The boycott came after the minister unveiled Pakistan’s Rs. 17.57 trillion federal budget for the fiscal year 2025–26.
Reporters, who were denied a technical briefing on the Finance Bill 2025 by the Federal Board of Revenue (FBR), accused the authorities of deliberately keeping the media in the dark, particularly about the true extent of the new tax burden being placed on citizens, Pakistan-based Dunya News reported.
The finance secretary attempted to placate the press, but the finance minister proceeded with the briefing for the few reporters who stayed back. Some of the journalists returned later.
Ambiguity & confusion
The journalists wanted clarity on various tax-related aspects of the Budget from FBR, which is Pakistan’s top tax authority responsible for collecting federal taxes and enforcing fiscal laws.
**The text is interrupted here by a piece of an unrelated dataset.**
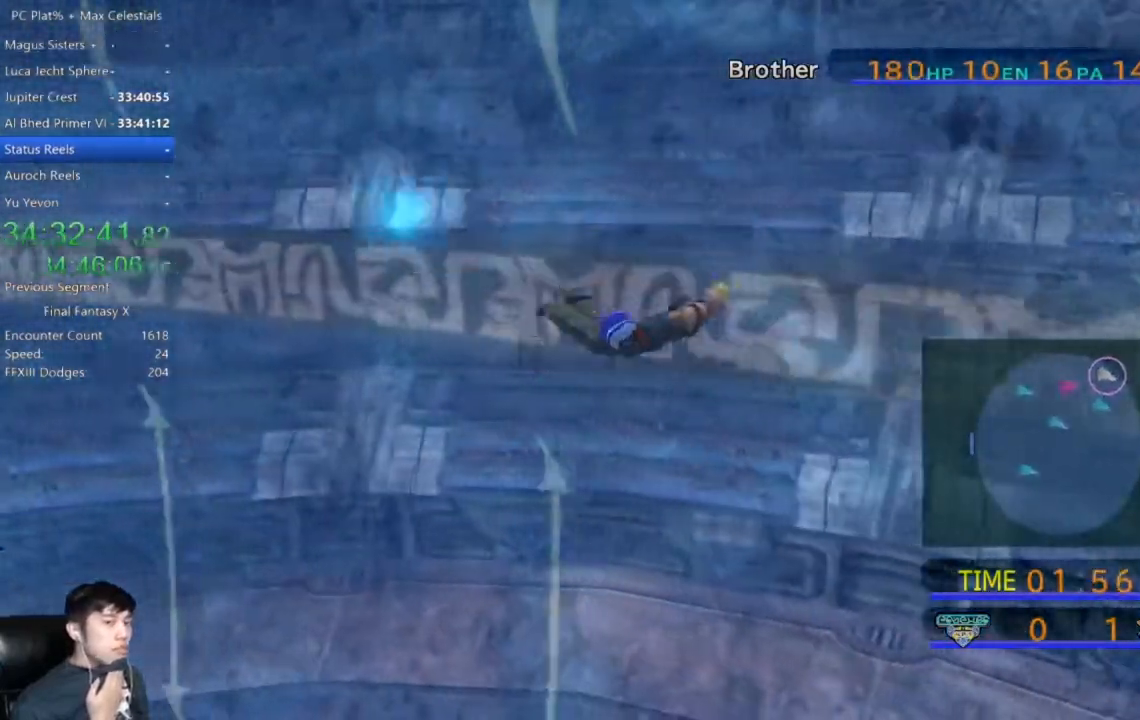
{"buttons": [], "left_stick": "right", "right_stick": "center", "events": []}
For instance, the Pakistan government offered some relief to the middle class by slashing the tax rates across income groups in the budget. However, according to a report in Dawn, there was some discrepancy in the income tax rate applicable on the lowest taxable bracket announced by the Pakistan government and the tax rate actually mentioned in the finance bill.
Moreover, the Pakistani government set an aggressively high revenue target of Rs 14.13 trillion for FY26 — an 18.7% increase over the revised estimate of Rs 11.9 trillion. This, despite falling short of its tax collection target by Rs 1.07 trillion in the current fiscal year.
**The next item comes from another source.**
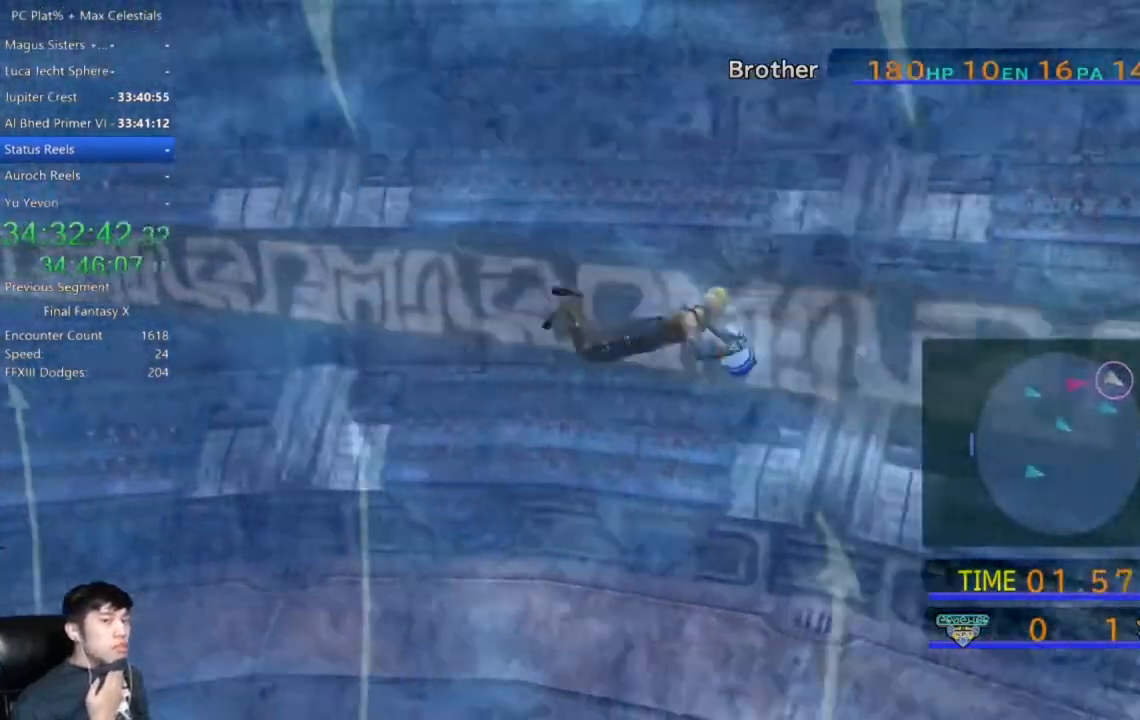
{"buttons": [], "left_stick": "right", "right_stick": "center", "events": []}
The target has assumed Rs 840 billion in new tax measures and Rs 1.39 trillion in automatic tax gains from projected inflation (7.5%) and GDP growth (4.2%). However, given the government’s repeated failures to meet its fiscal goals, the math appeared overly optimistic, if not unrealistic, a report in The Dawn suggested.
The reliance on inflation-driven revenue growth and aggressive assumptions around compliance improvement come with significant execution risks.
At the same time, the government also projected a sharp reduction in the budget deficit — from 5.6% of GDP (Rs 6.44 trillion) this year to 3.9% (Rs 5.04 trillion) next year — based heavily on an anticipated Rs 1.46 trillion cash surplus from provinces. But with provincial governments having missed even this year’s lower surplus target of Rs 1.22 trillion (managing only Rs 1.01 trillion), the expectation of a higher surplus seemed implausible.
The Dawn report said that the overall fiscal plan banks on Rs 2.26 trillion in expenditure containment — primarily through lower debt servicing costs and cuts to development and public welfare spending — raising further questions about whether these projections are politically and economically feasible.
Simply put, the numbers don’t seem to add up.
Prioritising guns over bread
Meanwhile, instead of addressing Pakistan’s crumbling infrastructure, joblessness or fiscal imbalances, the Shehbaz Sharif government chose to fatten military coffers, in line with its long-standing India-centric security doctrine.
It announced a hefty 20% rise in defence allocation in the wake of heightened border tensions with India.
Despite a brief de-escalation after May 10 military-level talks, Islamabad continues to flex its military muscle rather than investing in civilian needs.
The budget speech, filled with nationalistic rhetoric, made no attempt to justify the ballooning military spending. As has become tradition, details of defence expenditures were kept opaque, bypassing parliamentary scrutiny.